▶ [ASSIGNMENT 1]: Copy out every line of text read from the collected data below, word for word, leaving out the pictures.

▶ [SELECTED EXCERPT]:

☆ ☆ ☆ ☆

Three tools dominate CKS: Trivy, Falco, and kube-bench. The exam expects you to use them fluently—not just run basic commands, but interpret output, modify configurations, and troubleshoot issues.

This module builds that fluency.


Before diving into individual CLI commands, it is crucial to understand where each tool fits in a defense-in-depth strategy. Security in Kubernetes is not a single checkpoint; it is a continuous process applied across multiple stages of the container lifecycle.

┌─────────────────────────────────────────────────────────────┐
│ THE SECURITY LIFECYCLE │
├─────────────────────────────────────────────────────────────┤
│ │
│ 1. BUILD / REGISTRY 2. CI/CD / MANIFESTS │
│ ┌─────────────────┐ ┌─────────────────┐ │
│ │ Trivy │ │ kubesec │ │
│ │ (Image Scanning)│ ───────> │(Static Analysis)│ │
│ └─────────────────┘ └─────────────────┘ │
│ │ │
│ ▼ │
│ 4. RUNTIME 3. INFRASTRUCTURE │
│ ┌─────────────────┐ ┌─────────────────┐ │
│ │ Falco │ │ kube-bench │ │
│ │(Threat Detect) │ <─────── │ (CIS Auditing) │ │
│ └─────────────────┘ └─────────────────┘ │
│ │
└─────────────────────────────────────────────────────────────┘
  • Trivy (Build/Registry): Scans container images for known CVEs before they ever reach the cluster.
  • kubesec (CI/CD Manifests): Analyzes Kubernetes YAML manifests statically to prevent risky configurations (like privileged: true) from being deployed.
  • kube-bench (Cluster Infrastructure): Audits the underlying Kubernetes components (API server, kubelet, etcd) against CIS Benchmarks to ensure the cluster itself is locked down.
  • Falco (Runtime): Monitors active containers via system calls to detect real-time anomalies (e.g., someone opening a shell or reading /etc/shadow).

Terminal window
# Scan an image
trivy image nginx:latest
# Scan with severity filter
trivy image --severity HIGH,CRITICAL nginx:latest
# Output as JSON (for automation)

☆ ☆ ☆ ☆

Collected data
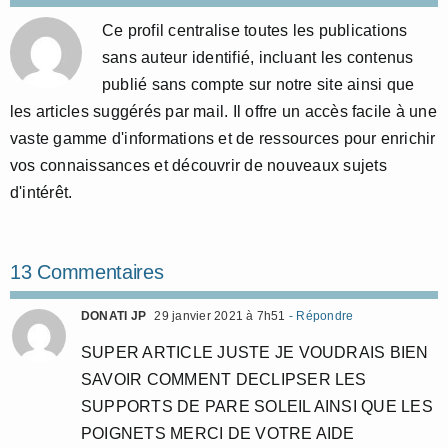
Ce profil centralise toutes les publications
sans auteur identifié, incluant les contenus
publié sans compte sur notre site ainsi que
les articles suggérés par mail. Il offre un accès facile à une
vaste gamme d'informations et de ressources pour enrichir
vos connaissances et découvrir de nouveaux sujets
d'intérêt.
13 Commentaires
DONATI JP
29 janvier 2021 à 7h51
- Répondre
SUPER ARTICLE JUSTE JE VOUDRAIS BIEN
SAVOIR COMMENT DECLIPSER LES
SUPPORTS DE PARE SOLEIL AINSI QUE LES
POIGNETS MERCI DE VOTRE AIDE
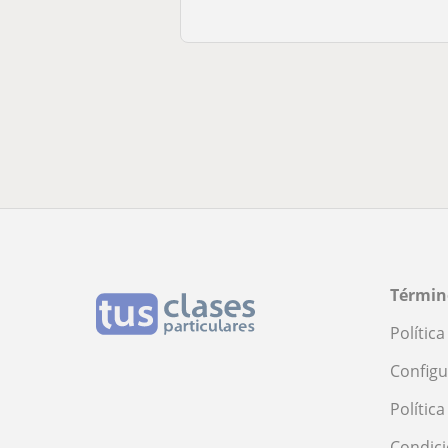
Términ
Polític
Configu
Polític
Condici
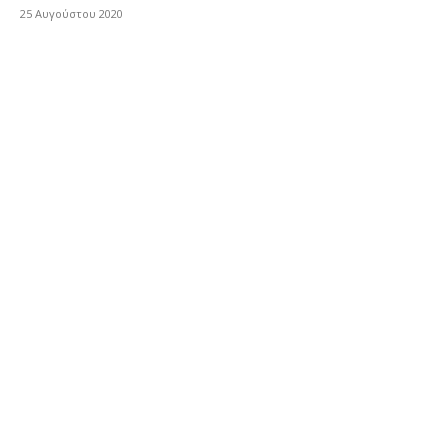
25 Αυγούστου 2020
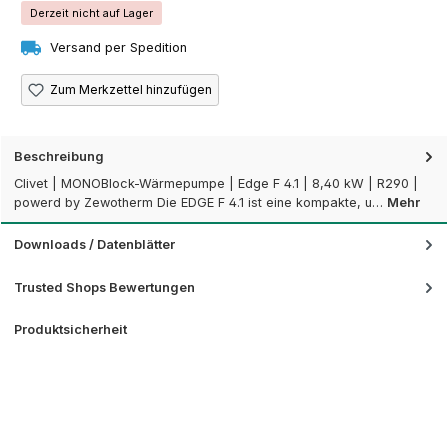
Derzeit nicht auf Lager
Versand per Spedition
Zum Merkzettel hinzufügen
Beschreibung
Clivet | MONOBlock-Wärmepumpe | Edge F 4.1 | 8,40 kW | R290 |
powerd by Zewotherm Die EDGE F 4.1 ist eine kompakte, u…
Mehr
Downloads / Datenblätter
Trusted Shops Bewertungen
Produktsicherheit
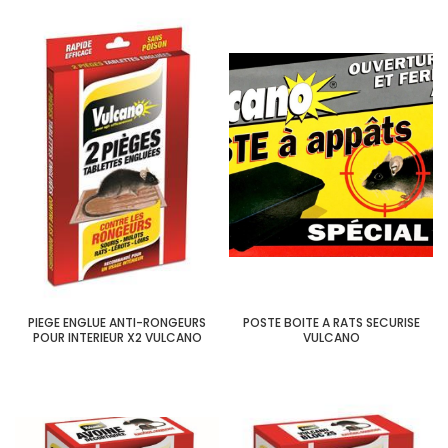
PIEGE ENGLUE ANTI-RONGEURS
POSTE BOITE A RATS SECURISE
POUR INTERIEUR X2 VULCANO
VULCANO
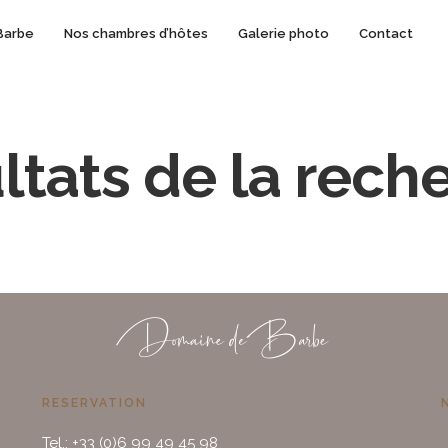
Barbe
Nos chambres d’hôtes
Galerie photo
Contact
ltats de la rech
RESERVATION
Tel.: +33 (0)6 99 49 45 98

☆ ☆ ☆ ☆

▶ [ASSIGNMENT 2]: Pick up the excerpt on Kubernetes security tools after its final line and keep writing it.

▶ [EXERCISE OUTPUT 1]:
Ce profil centralise toutes les publications
sans auteur identifié, incluant les contenus
publié sans compte sur notre site ainsi que
les articles suggérés par mail. Il offre un accès facile à une
vaste gamme d'informations et de ressources pour enrichir
vos connaissances et découvrir de nouveaux sujets
d'intérêt.
13 Commentaires
DONATI JP
29 janvier 2021 à 7h51
- Répondre
SUPER ARTICLE JUSTE JE VOUDRAIS BIEN
SAVOIR COMMENT DECLIPSER LES
SUPPORTS DE PARE SOLEIL AINSI QUE LES
POIGNETS MERCI DE VOTRE AIDE
Términ
Polític
Configu
Polític
Condici
25 Αυγούστου 2020
Derzeit nicht auf Lager
Versand per Spedition
Zum Merkzettel hinzufügen
Beschreibung
Clivet | MONOBlock-Wärmepumpe | Edge F 4.1 | 8,40 kW | R290 |
powerd by Zewotherm Die EDGE F 4.1 ist eine kompakte, u…
Mehr
Downloads / Datenblätter
Trusted Shops Bewertungen
Produktsicherheit
PIEGE ENGLUE ANTI-RONGEURS
POSTE BOITE A RATS SECURISE
POUR INTERIEUR X2 VULCANO
VULCANO
Barbe
Nos chambres d’hôtes
Galerie photo
Contact
ltats de la rech
RESERVATION
Tel.: +33 (0)6 99 49 45 98

▶ [EXERCISE OUTPUT 2]:
trivy image -f json nginx:latest > scan-results.json
# Scan and fail if vulnerabilities found
trivy image --exit-code 1 --severity CRITICAL nginx:latest
┌─────────────────────────────────────────────────────────────┐
│ TRIVY SCAN OUTPUT EXPLAINED │
├─────────────────────────────────────────────────────────────┤
│ │
│ nginx:latest (debian 12.4) │
│ ═══════════════════════════════════════════════════════ │
│ │
│ Total: 142 (UNKNOWN: 0, LOW: 89, MEDIUM: 42, │
│ HIGH: 10, CRITICAL: 1) │
│ │
│ ┌────────────┬──────────┬──────────┬─────────────────┐ │
│ │ Library │ Vuln ID │ Severity │ Fixed Version │ │
│ ├────────────┼──────────┼──────────┼─────────────────┤ │
│ │ openssl │ CVE-2024-│ CRITICAL │ 3.0.13-1 │ │
│ │ │ XXXX │ │ │ │
│ │ libcurl │ CVE-2024-│ HIGH │ 7.88.1-10+d12u6│ │
│ │ │ YYYY │ │ │ │
│ └────────────┴──────────┴──────────┴─────────────────┘ │
│ │
│ Key columns: │
│ - Library: Affected package │
│ - Vuln ID: CVE identifier (searchable) │
│ - Severity: CRITICAL > HIGH > MEDIUM > LOW │
│ - Fixed Version: Update to this version to fix │
│ │
└─────────────────────────────────────────────────────────────┘
Terminal window
# Image scan (most common for CKS)
trivy image nginx:1.25
# Filesystem scan (scan local directory)
trivy fs /path/to/project
# Config scan (find misconfigurations in K8s YAML)
trivy config ./manifests/
# Kubernetes scan (scan running cluster)
trivy k8s --report summary cluster

Pause and predict: Trivy reports 142 vulnerabilities in nginx:latest — 89 LOW, 42 MEDIUM, 10 HIGH, 1 CRITICAL. Which would you fix first, and would you fix all 142? What’s the practical threshold for a CI/CD gate?

Terminal window
# Scenario 1: Find images with CRITICAL vulnerabilities
trivy image --severity CRITICAL myregistry/myapp:v1.0
# Scenario 2: Scan all images in a namespace
for img in $(kubectl get pods -n production -o jsonpath='{.items[*].spec.containers[*].image}' | tr ' ' '\n' | sort -u); do
echo "Scanning: $img"
trivy image --severity HIGH,CRITICAL "$img"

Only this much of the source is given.